Cyclic variability in compression-ignition engines: mechanisms, characterization, and mitigation strategies
摘要
Cycle‑to‑cycle variations (CCV), caused by fluctuations in combustion between successive engine cycles, directly influence the performance, emissions, and reliability of compression ignition engines, often leading to power output inconsistencies, higher emissions, and added mechanical stresses. The growing demand for environmental sustainability has led to the transition towards alternative fuels and low‑temperature combustion strategies, which often operate near the critical 5% stability threshold and thus require precise characterization of cyclic variability to ensure the development of effective engine technologies. This review offers a detailed analysis to explore the impact of cyclic variations in internal combustion engines with a focus on the responsible core mechanisms, identifying the role of physical mixing timescales and chemical ignition delays, as well as key contributing factors and transient conditions while outlining effective mitigation strategies. The progress in characterization methods is examined by comparing conventional methods with emerging diagnostic tools such as time–frequency analysis, nonlinear dynamics techniques, and data-driven models, as these offer improved capability to identify multiscale, non-stationary behavior in combustion signals and to detect early indicators of unstable cycles.

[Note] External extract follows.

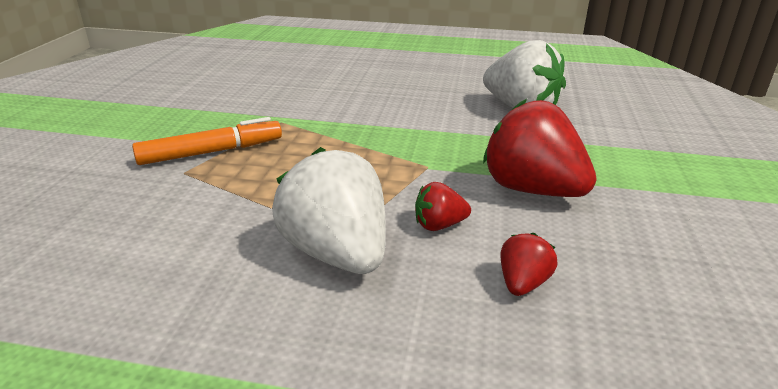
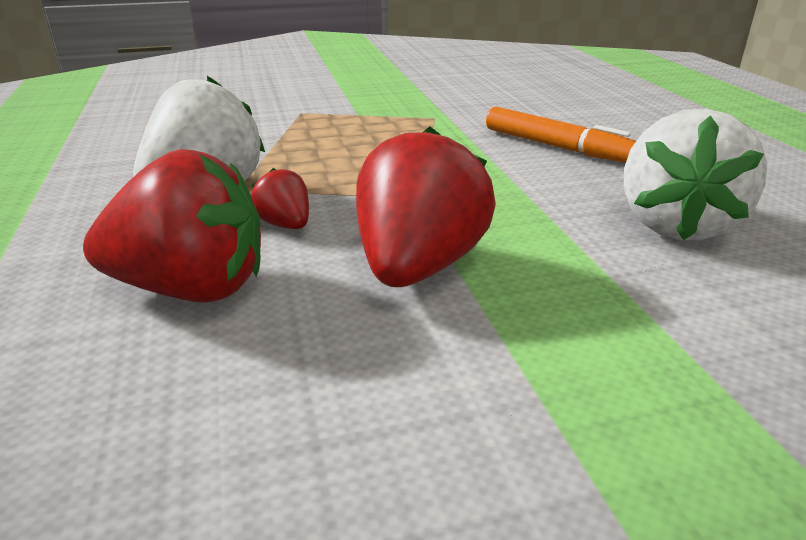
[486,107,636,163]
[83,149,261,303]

A critical assessment of experimental and numerical studies shows that appropriate control of injection timing, combustion phasing, and in-cylinder flow structures can reduce the COVImep by approximately 10% to 40%, depending on engine load and combustion mode. While oxygenated and alcohol-based fuels consistently lower soot and CO emissions, they often induce higher CCV under highly dilute conditions, indicating a clear trade-off between stability and emissions control. Advanced analysis techniques including wavelet-based methods, and machine-learning predictors, demonstrate strong potential for capturing these dynamics for real-time mitigation of unstable combustion cycles. Remaining challenges include establishing unified metrics for assessment and integrating physics-based machine-learning models for transient multi-cylinder validation. By linking the responsible mechanisms, diagnostic methodologies, and control strategies, this review provides a coherent framework to guide the development of next-generation engines with improved combustion stability.